# Logic Pro crashes with new Opus Orchestrator



## Swahman (Apr 24, 2021)

I'm running new everything - everything is updated
M1 - BigSur - 16 Gb Ram - etc . . . latest Logic Pro version - controller MODX

I installed new Player6 and new Installer -etc
When I open Opus Orchestrator - Logic Pro crashes.

It only happens with the Opus Orchestrator.


----------



## Nimrod7 (Apr 26, 2021)

Swahman said:


> M1 - BigSur


I will be one or the other... but just a guess probably the M1. 
I don't think OPUS is build for ARM architecture yet, probably running under rosetta which might be the cause of your crash. 

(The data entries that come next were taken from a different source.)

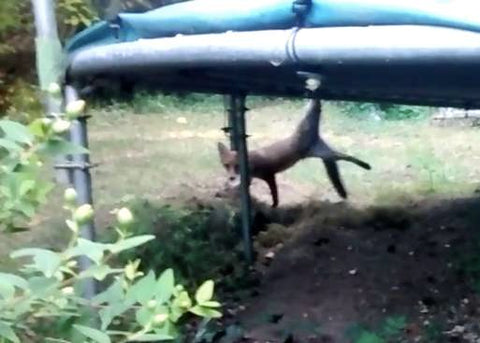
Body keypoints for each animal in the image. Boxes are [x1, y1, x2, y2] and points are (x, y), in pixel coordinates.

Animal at [218, 98, 372, 208]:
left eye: (237, 166)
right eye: (226, 165)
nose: (231, 177)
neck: (252, 164)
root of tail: (315, 136)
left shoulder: (269, 175)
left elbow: (274, 193)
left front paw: (274, 205)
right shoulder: (250, 178)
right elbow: (241, 187)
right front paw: (227, 192)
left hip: (316, 139)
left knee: (346, 156)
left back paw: (366, 165)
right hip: (325, 154)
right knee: (343, 158)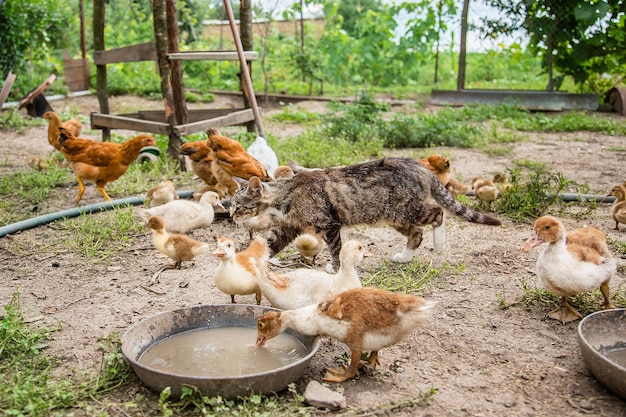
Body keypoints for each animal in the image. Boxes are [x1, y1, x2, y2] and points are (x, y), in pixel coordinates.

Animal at [229, 156, 498, 266]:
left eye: (239, 206)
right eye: (230, 205)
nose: (231, 216)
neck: (284, 196)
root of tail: (419, 166)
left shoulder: (330, 224)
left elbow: (335, 250)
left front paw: (334, 268)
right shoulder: (288, 227)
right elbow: (270, 243)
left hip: (406, 210)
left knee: (438, 213)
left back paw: (439, 244)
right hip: (396, 217)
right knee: (416, 234)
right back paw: (404, 257)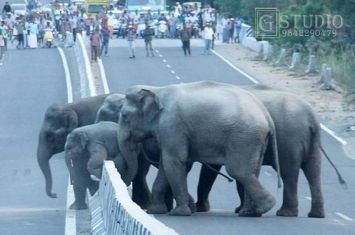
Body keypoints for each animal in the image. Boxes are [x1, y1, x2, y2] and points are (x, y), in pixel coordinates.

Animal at [118, 81, 282, 217]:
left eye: (125, 116)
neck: (157, 90)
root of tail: (266, 115)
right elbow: (166, 164)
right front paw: (156, 211)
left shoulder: (172, 125)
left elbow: (174, 161)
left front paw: (179, 213)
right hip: (256, 139)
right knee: (253, 170)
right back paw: (250, 212)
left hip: (244, 137)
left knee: (237, 170)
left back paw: (266, 206)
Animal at [195, 83, 348, 218]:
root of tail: (311, 116)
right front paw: (242, 209)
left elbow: (213, 168)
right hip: (310, 142)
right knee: (313, 172)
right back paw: (315, 215)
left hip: (290, 140)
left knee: (288, 172)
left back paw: (285, 213)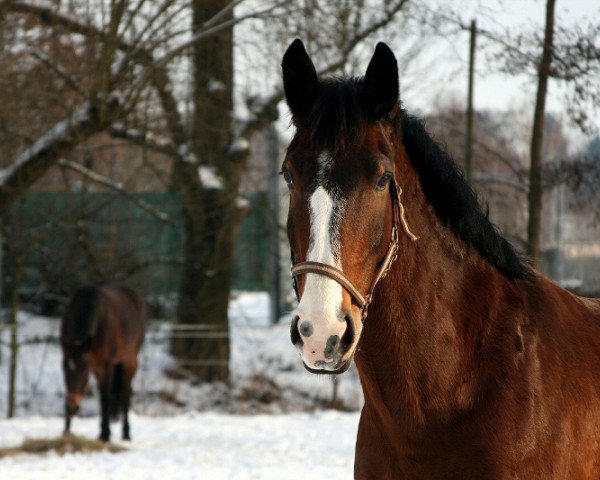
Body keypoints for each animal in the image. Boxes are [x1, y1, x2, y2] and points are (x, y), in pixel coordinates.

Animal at [60, 282, 146, 442]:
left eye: (84, 370)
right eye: (64, 368)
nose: (73, 405)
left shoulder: (106, 366)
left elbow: (105, 397)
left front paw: (105, 434)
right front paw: (66, 431)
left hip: (130, 361)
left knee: (125, 393)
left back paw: (126, 433)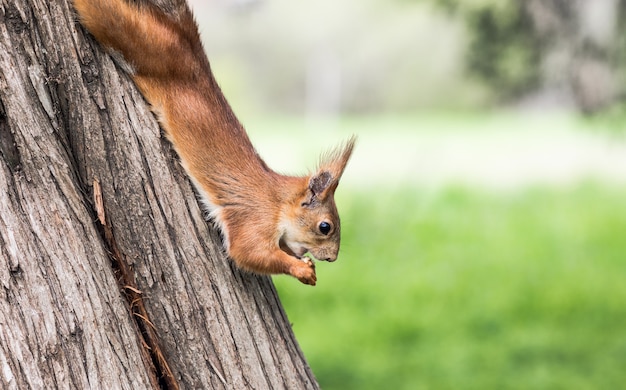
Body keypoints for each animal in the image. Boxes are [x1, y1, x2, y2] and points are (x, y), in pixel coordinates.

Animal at [70, 0, 354, 286]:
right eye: (325, 227)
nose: (332, 258)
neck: (279, 203)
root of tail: (188, 41)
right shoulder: (255, 218)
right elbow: (248, 252)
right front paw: (301, 270)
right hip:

Is Logic running under Rosetta or natively?


----------



## Jeremy Spencer (Apr 26, 2021)

I'm on Big Sure, no issues here.

I agree it's probably M1. Going to take a while for developers to catch up.


----------



## rnb_2 (Apr 26, 2021)

Confirmed that Logic doesn't like running Orchestrator if run in M1 native mode, but it seems to work fine if you run Logic in Rosetta mode (right-click on the Logic icon > Get Info > check "Open using Rosetta").


----------



## Swahman (Apr 26, 2021)

Thanks everyone. I figured it out.
My controller is the Yamaha MODX 8, there is an updated driver for the M1 , dated 04-21-2021.

the issue was with the Audio of the MODX - this driver update fixed the issue with EW Opus Orchestrator.

Fixed!!!!


----------